- EXERCISE
List every line of the material below that contains the string "scatter", copying each line in full. Case counts.

- Chart analysis data
↓↓↓

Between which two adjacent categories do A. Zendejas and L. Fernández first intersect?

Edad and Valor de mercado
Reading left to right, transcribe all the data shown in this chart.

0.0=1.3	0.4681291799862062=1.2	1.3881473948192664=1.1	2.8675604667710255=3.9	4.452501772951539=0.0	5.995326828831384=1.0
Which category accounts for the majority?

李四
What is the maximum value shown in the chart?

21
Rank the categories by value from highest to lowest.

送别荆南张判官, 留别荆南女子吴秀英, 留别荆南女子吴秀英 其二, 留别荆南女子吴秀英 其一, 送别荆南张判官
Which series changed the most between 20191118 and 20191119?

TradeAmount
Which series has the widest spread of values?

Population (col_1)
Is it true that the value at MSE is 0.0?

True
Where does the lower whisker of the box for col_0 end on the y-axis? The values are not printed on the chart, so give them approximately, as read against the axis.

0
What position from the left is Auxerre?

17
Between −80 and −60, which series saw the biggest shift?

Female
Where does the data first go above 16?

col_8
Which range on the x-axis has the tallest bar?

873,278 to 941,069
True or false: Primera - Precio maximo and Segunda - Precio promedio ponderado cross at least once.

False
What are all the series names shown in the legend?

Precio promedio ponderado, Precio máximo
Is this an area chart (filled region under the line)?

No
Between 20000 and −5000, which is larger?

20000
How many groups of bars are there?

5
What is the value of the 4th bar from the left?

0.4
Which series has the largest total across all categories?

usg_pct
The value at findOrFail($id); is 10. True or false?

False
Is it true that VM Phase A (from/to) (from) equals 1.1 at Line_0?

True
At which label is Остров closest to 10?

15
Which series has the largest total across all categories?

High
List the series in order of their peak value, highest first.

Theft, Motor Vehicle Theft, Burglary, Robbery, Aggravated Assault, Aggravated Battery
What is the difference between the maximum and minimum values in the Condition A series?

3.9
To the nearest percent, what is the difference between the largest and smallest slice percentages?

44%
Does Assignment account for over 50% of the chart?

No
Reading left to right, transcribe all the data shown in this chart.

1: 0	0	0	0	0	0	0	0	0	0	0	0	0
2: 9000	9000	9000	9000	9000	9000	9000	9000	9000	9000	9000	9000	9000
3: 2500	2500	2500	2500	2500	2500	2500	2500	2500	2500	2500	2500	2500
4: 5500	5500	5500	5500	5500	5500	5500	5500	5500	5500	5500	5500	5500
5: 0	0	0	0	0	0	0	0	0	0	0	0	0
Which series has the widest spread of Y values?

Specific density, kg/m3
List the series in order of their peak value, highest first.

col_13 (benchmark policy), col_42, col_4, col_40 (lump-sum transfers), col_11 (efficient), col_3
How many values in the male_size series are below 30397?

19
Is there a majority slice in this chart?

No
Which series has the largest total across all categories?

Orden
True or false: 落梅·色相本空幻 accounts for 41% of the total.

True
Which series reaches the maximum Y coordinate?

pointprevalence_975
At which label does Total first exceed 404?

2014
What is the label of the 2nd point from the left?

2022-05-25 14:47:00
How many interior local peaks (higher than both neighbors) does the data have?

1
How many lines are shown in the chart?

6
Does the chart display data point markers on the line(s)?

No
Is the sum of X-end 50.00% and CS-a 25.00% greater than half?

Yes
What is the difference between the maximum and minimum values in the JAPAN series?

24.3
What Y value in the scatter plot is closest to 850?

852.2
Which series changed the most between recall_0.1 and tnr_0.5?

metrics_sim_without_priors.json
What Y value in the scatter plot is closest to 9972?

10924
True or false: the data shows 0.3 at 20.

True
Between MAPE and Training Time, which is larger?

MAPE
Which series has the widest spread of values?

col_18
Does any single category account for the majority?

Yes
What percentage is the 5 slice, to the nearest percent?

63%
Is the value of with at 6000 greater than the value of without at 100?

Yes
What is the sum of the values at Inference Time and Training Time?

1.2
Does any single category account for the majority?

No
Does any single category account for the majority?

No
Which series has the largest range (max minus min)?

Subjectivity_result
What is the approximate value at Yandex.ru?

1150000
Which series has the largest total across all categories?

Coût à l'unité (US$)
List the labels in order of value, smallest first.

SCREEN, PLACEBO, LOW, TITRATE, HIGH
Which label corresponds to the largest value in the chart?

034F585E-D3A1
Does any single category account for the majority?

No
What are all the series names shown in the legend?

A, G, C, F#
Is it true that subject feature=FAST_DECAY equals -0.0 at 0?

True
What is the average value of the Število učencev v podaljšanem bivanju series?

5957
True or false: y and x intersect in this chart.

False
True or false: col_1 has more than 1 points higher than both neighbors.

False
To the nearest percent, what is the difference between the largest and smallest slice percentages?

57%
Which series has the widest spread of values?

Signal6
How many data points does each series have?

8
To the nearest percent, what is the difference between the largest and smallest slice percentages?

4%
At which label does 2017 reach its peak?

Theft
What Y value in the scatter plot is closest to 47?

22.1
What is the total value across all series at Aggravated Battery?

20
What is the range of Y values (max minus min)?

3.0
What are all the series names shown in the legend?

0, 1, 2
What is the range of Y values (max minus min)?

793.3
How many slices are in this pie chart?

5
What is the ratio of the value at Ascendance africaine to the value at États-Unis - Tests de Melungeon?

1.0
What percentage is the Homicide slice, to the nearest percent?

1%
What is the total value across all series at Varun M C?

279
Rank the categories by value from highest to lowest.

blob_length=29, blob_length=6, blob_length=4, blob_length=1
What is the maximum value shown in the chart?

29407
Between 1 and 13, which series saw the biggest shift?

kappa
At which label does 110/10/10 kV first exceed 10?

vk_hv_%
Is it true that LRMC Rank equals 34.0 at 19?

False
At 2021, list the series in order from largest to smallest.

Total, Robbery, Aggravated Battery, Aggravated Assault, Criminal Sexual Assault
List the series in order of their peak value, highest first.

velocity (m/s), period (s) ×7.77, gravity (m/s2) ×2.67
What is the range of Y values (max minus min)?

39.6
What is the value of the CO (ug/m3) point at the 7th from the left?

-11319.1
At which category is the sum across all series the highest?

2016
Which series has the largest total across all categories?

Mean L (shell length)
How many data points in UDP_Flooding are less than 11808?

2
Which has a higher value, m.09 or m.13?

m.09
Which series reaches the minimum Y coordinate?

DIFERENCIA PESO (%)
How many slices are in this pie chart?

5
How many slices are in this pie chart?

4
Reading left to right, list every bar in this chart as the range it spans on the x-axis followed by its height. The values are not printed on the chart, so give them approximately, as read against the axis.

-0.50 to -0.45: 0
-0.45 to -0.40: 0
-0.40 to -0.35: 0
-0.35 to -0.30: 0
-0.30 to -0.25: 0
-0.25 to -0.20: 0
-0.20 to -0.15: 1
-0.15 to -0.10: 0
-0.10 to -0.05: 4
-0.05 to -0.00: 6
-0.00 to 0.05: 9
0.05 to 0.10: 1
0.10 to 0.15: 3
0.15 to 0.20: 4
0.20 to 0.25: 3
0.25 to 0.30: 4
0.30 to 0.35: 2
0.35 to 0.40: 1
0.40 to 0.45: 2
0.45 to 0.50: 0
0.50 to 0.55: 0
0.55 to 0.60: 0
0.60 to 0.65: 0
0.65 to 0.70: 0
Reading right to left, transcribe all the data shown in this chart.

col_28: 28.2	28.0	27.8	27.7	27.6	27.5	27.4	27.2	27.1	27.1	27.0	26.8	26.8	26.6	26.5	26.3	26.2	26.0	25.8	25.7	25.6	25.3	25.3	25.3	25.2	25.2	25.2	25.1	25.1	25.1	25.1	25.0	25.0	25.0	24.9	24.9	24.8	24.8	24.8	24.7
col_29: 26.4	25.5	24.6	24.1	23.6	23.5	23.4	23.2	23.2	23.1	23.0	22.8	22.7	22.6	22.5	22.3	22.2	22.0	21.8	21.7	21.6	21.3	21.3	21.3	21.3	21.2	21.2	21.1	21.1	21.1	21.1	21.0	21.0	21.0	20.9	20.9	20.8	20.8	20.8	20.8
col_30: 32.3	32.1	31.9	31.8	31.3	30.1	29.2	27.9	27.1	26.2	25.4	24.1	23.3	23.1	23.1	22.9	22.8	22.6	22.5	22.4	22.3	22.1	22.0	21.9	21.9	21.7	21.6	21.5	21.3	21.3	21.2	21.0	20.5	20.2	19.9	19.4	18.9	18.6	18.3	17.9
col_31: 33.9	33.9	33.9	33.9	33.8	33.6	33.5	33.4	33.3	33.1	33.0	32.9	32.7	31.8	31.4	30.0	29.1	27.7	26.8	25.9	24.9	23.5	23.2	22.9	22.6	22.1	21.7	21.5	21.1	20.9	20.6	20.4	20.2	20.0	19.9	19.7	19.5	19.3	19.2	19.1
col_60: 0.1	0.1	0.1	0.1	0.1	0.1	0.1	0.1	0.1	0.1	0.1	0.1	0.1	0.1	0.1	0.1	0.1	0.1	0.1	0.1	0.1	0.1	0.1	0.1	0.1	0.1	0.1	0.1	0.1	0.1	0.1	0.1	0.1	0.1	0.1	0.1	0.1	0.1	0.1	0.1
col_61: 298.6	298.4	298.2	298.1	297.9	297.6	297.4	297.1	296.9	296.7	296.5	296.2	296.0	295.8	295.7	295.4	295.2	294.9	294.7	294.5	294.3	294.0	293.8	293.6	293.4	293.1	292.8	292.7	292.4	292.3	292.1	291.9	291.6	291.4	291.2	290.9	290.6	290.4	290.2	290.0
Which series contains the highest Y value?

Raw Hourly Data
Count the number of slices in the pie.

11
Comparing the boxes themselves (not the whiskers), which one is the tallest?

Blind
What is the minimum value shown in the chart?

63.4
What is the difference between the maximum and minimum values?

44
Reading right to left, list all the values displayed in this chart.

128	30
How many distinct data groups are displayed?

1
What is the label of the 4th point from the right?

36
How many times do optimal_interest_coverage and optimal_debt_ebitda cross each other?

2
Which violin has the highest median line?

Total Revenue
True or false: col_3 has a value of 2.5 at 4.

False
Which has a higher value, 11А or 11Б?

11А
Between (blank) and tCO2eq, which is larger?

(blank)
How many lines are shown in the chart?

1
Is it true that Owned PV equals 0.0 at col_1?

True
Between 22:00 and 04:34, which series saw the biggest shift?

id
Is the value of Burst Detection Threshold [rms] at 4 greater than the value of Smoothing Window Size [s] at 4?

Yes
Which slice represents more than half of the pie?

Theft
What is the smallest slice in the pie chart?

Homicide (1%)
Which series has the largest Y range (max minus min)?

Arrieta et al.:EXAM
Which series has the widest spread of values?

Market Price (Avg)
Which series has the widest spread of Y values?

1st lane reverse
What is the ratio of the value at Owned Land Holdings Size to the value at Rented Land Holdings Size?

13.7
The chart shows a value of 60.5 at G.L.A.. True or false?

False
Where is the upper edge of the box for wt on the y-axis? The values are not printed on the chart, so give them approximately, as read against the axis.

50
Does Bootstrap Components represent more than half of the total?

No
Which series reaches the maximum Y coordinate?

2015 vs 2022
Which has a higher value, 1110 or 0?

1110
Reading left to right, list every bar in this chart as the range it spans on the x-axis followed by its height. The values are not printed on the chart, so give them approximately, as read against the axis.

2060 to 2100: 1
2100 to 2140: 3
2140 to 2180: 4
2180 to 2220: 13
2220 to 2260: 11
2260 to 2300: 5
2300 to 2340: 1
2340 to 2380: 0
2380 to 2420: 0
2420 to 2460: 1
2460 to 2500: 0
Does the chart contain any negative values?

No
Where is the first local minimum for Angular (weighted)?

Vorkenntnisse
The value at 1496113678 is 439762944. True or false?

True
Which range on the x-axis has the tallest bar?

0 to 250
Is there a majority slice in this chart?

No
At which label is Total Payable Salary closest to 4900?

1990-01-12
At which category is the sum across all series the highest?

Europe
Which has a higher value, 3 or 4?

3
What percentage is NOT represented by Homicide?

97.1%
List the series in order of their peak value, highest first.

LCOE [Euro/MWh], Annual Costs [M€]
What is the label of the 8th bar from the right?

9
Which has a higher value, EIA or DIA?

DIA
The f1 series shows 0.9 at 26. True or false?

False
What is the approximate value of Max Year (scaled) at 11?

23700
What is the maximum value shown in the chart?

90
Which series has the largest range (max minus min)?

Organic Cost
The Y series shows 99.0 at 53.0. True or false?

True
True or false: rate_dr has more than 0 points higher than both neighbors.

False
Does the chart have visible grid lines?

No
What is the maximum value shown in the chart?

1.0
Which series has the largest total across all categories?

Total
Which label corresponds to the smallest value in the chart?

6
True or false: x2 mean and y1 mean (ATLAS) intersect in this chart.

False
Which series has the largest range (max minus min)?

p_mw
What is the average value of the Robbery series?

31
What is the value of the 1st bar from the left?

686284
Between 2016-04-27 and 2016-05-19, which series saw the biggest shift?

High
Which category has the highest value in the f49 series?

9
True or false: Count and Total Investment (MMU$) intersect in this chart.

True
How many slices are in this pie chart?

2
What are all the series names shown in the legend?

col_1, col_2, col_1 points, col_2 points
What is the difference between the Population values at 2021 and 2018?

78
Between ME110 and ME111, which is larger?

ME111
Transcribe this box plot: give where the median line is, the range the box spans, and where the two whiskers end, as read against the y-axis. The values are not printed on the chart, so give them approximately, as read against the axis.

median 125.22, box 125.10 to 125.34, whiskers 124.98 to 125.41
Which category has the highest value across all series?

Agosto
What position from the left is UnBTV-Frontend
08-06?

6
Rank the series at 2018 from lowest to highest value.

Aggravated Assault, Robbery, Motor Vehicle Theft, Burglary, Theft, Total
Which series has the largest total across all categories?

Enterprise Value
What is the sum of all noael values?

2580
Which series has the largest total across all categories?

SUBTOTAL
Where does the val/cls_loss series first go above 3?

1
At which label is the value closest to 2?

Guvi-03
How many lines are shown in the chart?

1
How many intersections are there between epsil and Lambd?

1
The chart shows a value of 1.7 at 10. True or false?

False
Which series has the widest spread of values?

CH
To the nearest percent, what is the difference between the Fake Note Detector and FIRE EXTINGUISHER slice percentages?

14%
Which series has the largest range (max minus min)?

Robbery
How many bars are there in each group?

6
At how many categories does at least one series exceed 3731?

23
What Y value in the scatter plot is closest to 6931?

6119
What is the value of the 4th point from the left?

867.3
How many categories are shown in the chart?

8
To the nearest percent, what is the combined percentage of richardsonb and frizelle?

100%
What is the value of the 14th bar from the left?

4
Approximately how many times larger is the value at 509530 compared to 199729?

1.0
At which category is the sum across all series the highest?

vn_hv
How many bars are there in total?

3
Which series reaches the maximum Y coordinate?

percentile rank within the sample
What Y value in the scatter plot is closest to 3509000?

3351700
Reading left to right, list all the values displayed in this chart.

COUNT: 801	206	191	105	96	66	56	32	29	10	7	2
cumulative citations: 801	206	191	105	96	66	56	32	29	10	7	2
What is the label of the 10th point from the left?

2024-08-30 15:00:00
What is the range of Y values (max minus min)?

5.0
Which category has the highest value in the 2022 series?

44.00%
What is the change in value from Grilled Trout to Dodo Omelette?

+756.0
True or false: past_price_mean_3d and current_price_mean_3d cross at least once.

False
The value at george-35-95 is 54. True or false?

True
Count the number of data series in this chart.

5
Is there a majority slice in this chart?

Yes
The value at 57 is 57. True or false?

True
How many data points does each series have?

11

↑↑↑

- WORKED SOLUTION
What Y value in the scatter plot is closest to 850?
What Y value in the scatter plot is closest to 9972?
What Y value in the scatter plot is closest to 47?
What Y value in the scatter plot is closest to 6931?
What Y value in the scatter plot is closest to 3509000?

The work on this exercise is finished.